Hydrogen sulfide is a colorless, corrosive, toxic and flammable gas that is notorious for its nuisance rotten egg odor. Hydrogen sulfide endangers environment, human health and industrial equipment. Despite its high heating value, utilization of hydrogen sulfide as fuel is strictly prohibited using conventional combustion technologies. This malignant gas naturally exists in crude oil and natural gas wells. The separated-out hydrogen sulfide from crude oil and gas has other impurities that include: carbon dioxide, nitrogen, ammonia, carbonyl sulfide, carbon disulfide as well as benzene, toluene and xylene (commonly referred to as BTX). With the increase in energy demand, there will be reliance on utilization of sourer feedstock. Consequently, hydrogen sulfide stream needs to be efficiently treated.

On the other hand, hydrogen sulfide is considered a hydrogen rich feedstock. In addition, the hydrogen-constituted impurities, such as: methane, ammonia and BTX in the separated-out hydrogen sulfide stream from crude oil and gas furtherly enrich the hydrogen feedstock of this stream.

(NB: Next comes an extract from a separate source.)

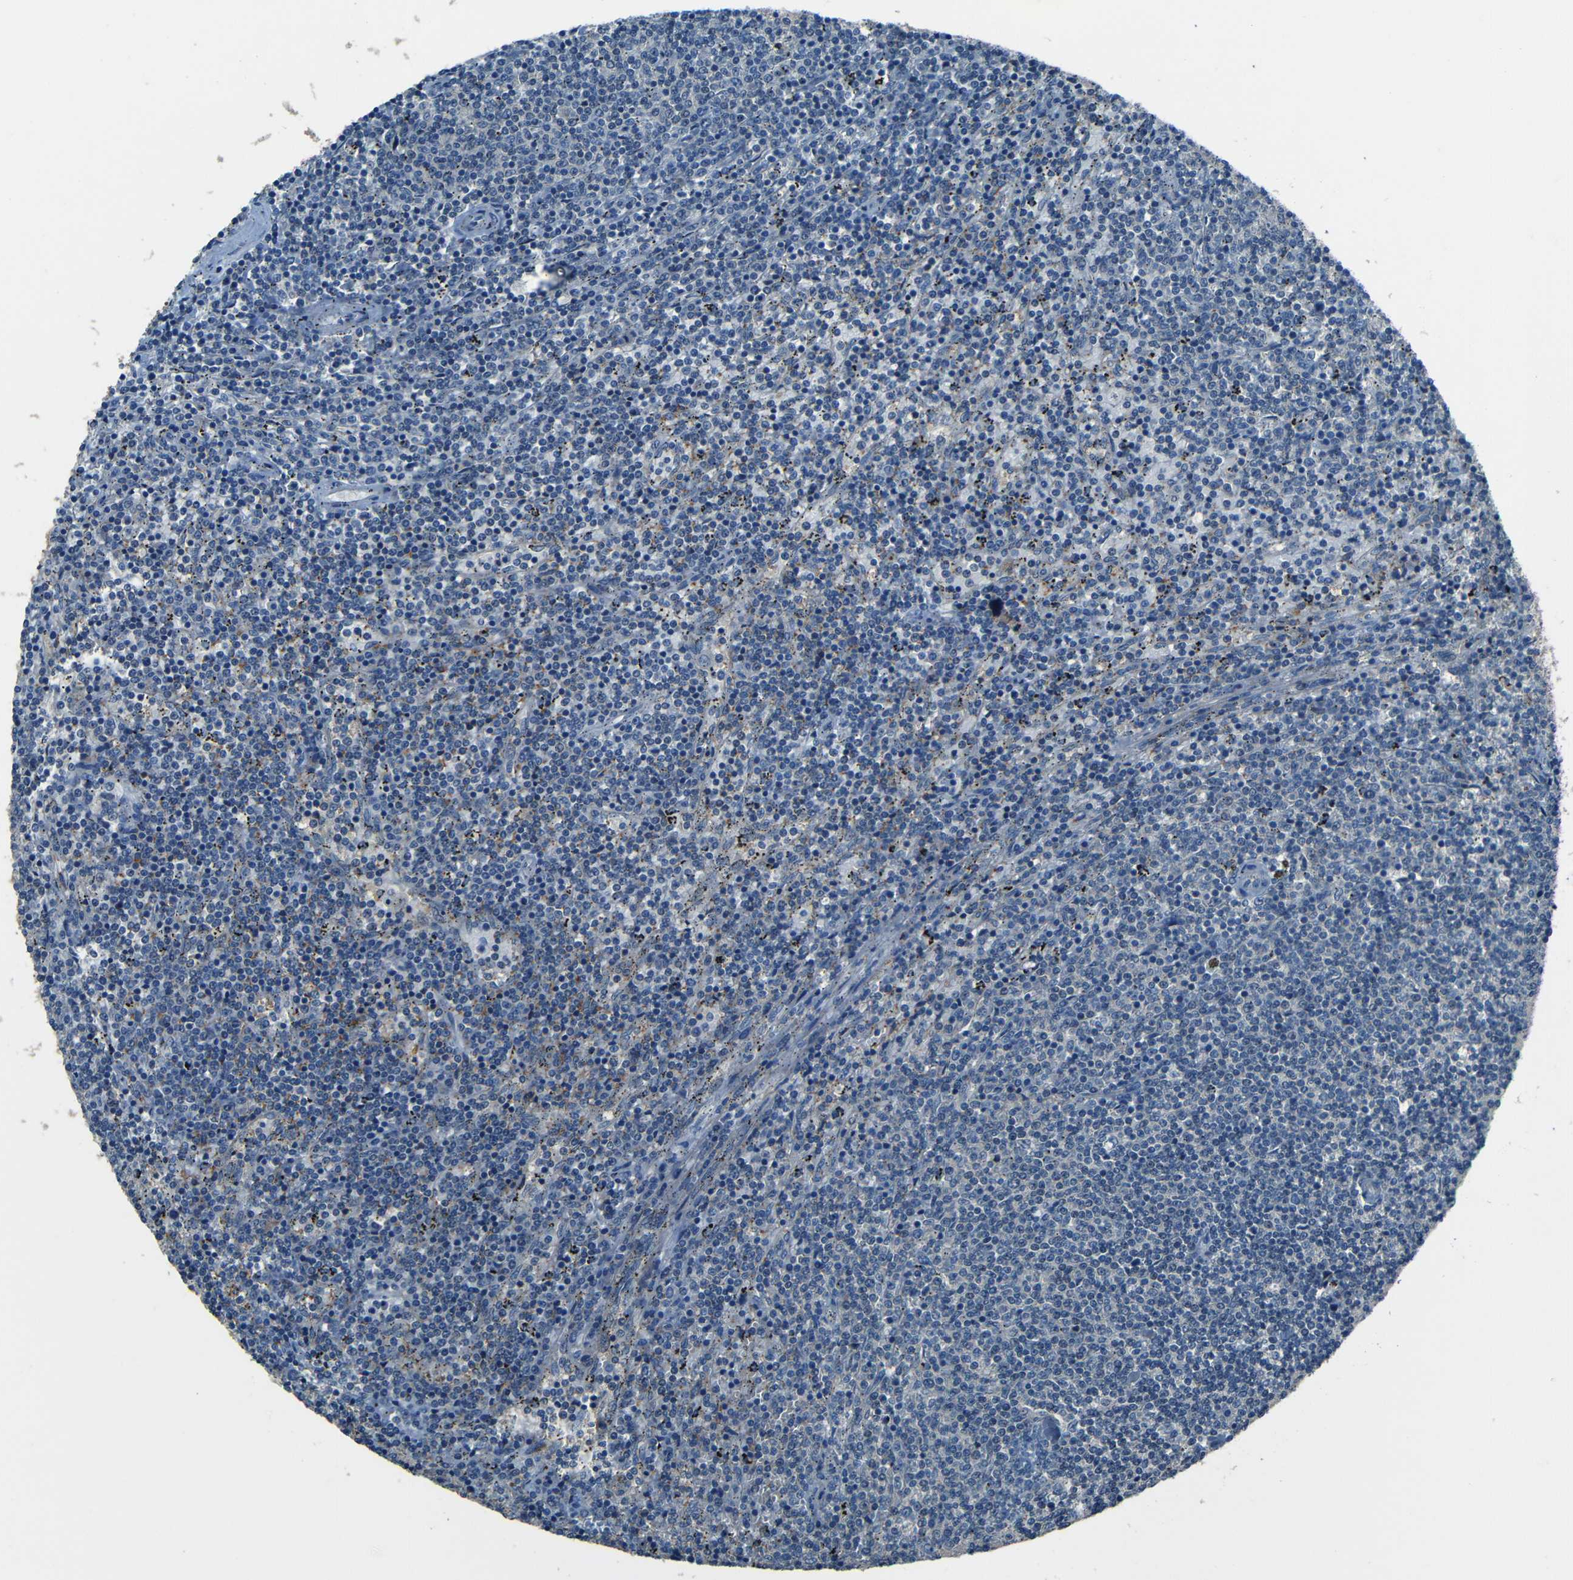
{"staining": {"intensity": "negative", "quantity": "none", "location": "none"}, "tissue": "lymphoma", "cell_type": "Tumor cells", "image_type": "cancer", "snomed": [{"axis": "morphology", "description": "Malignant lymphoma, non-Hodgkin's type, Low grade"}, {"axis": "topography", "description": "Spleen"}], "caption": "This is an immunohistochemistry micrograph of malignant lymphoma, non-Hodgkin's type (low-grade). There is no positivity in tumor cells.", "gene": "SLA", "patient": {"sex": "female", "age": 50}}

Hydrogen can be produced from the decomposition of hydrogen sulfide into its two valuable constituents: hydrogen and sulfur. Thermal decomposition of hydrogen sulfide was studied in this work. Experimental examination of wide range of several key parameters that affect the amounts of hydrogen produced and destructed hydrogen sulfide was conducted. Effect of inlet acid gas composition as well as role of different contaminant gases naturally accompanying H2S on the chemistry, production of hydrogen and destruction of hydrogen sulfide were studied.

A chemical reaction mechanism that characterizes hydrogen sulfide thermal decomposition as well as decomposition of a mixture of hydrogen sulfide with methane over wide range of conditions was developed. The developed mechanism addresses the chemical kinetics and possible pathways. The difference in dominant reaction pathways between the two cases of presence and absence of impurities facilitated the identification of the role played by the contaminants.